In the third talk of a Bicentennial Lecture Series sponsored by Lincoln County Historical Association and Old Fort Western, James Francis, president of Penobscot Nation, will draw on his studies into the relationship between Maine Native Americans and the landscape of the 1600s.

The talk is scheduled to begin at 1 p.m. Sunday, Sept. 29, at Wiscasset Middle High School, 225 Gardiner Road, Wiscasset.

James Francis Photo courtesy of the Lincoln County Historical Association

An accomplished historical researcher, photographer, filmmaker and graphic artist, Francis also is Penobscot Nation’s tribal historian. He has co-produced a film on race relations in Maine and has conducted an extensive oral history project for the Penobscot Nation. He lends his expertise to the boards and advisory committees of a number of organizations that support research and interpretation of Native American history in New England.
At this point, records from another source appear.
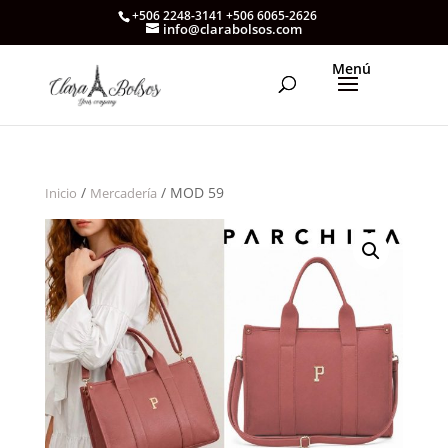
+506 2248-3141 +506 6065-2626
info@clarabolsos.com
/
/ MOD 59
Inicio
Mercadería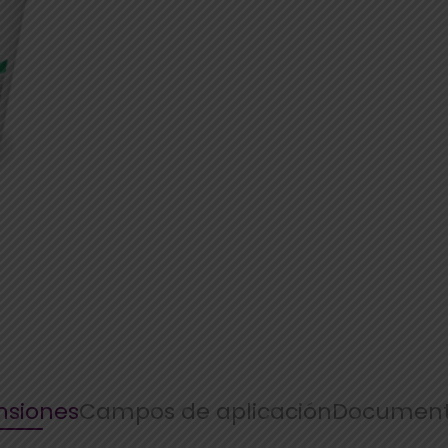
siones
Campos de aplicación
Document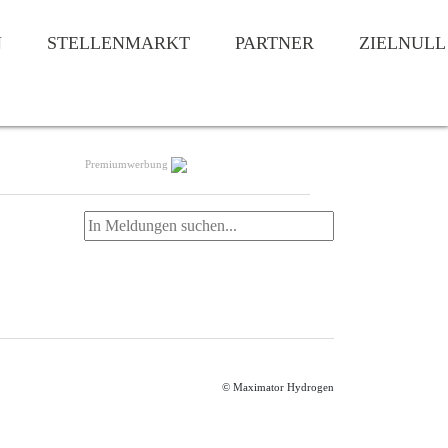
N
STELLENMARKT
PARTNER
ZIELNULL
Premiumwerbung
© Maximator Hydrogen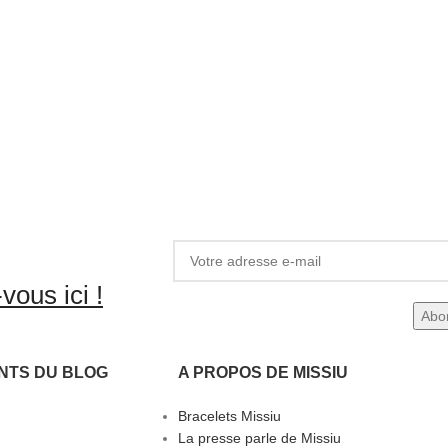
vous ici !
NTS DU BLOG
A PROPOS DE MISSIU
Bracelets Missiu
La presse parle de Missiu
In addition, he has curated exhibits for museums including Bangor Museum and Center for History, the Abbe Museum, and Harvard University.

Suggested donation for the lecture is $5. Refreshments will be served.

Old Fort Western is a not-for-profit organization whose mission is to preserve, protect, and interpret the National Historical Landmark, Fort, Store and House located on the Kennebec River in Augusta. For more information, call 626-2385 or email oldfortwestern.org.

The Lincoln County Historical Association is a nonprofit organization that provides stewardship for the 1754 Chapman-Hall House in Damariscotta, the 1761 Pownalborough Court House in Dresden, and the 1811 Old Jail and Museum in Wiscasset.